The area of any one cross section is given by [tex]\dfrac{\pi r^2}2[/tex], where [tex]r[/tex] is the radius of the circular cross section. In terms of the sections' diameters [tex]d=2r[/tex], the area would be [tex]\dfrac{\pi\left(\frac d2\right)^2}2=\dfrac{\pi d^2}8[/tex].
Each section's diameter is determined by the vertical distance (in the x-y plane) between the curve [tex]y=3-x^5[/tex] and the x-axis ([tex]y=0[/tex]), or simply [tex]d=3-x^5[/tex]. So the area of any one cross-section for a given [tex]x[/tex] is [tex]\dfrac{\pi(3-x^5)^2}8[/tex].

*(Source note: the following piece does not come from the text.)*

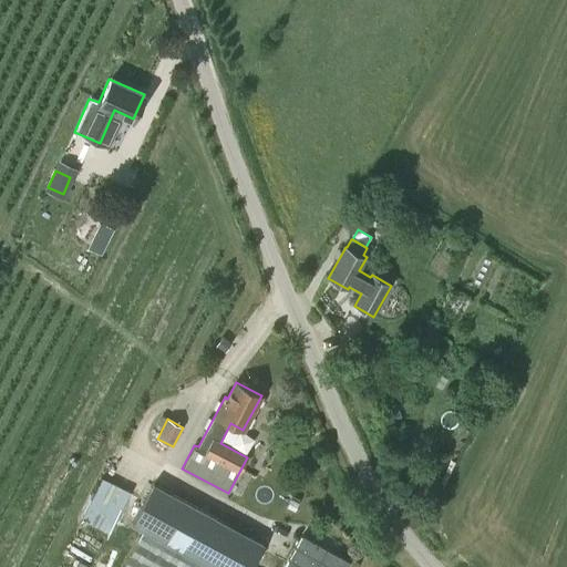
[(248,566),(261,544),(152,484),(131,522),(145,529),(129,560),(124,566),(248,566)]
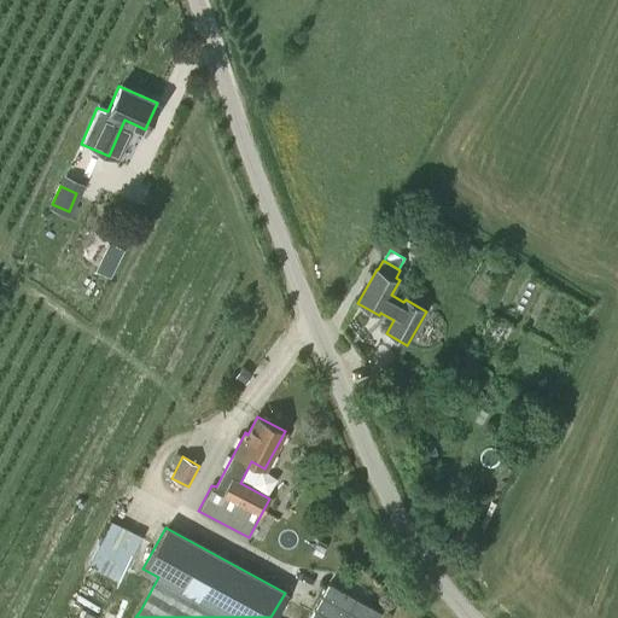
[(105,542),(94,565),(108,573),(121,551),(105,542)]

The region extends from [tex]x=0[/tex] to [tex]x=3^{1/5}[/tex] (the positive root of [tex]3-x^5[/tex]), so the volume of the solid would be
[tex]\displaystyle\int_0^{3^{1/5}}\frac{\pi(3-x^5)^2}8\,\mathrm dx=\frac\pi8\int_0^{3^{1/5}}(3-x^5)^2\,\mathrm dx[/tex]
You can compute this by expanding the integrand, then integrating term by term. You should find a volume of [tex]\dfrac{75\times3^{1/5}\pi}{88}\approx3.335[/tex].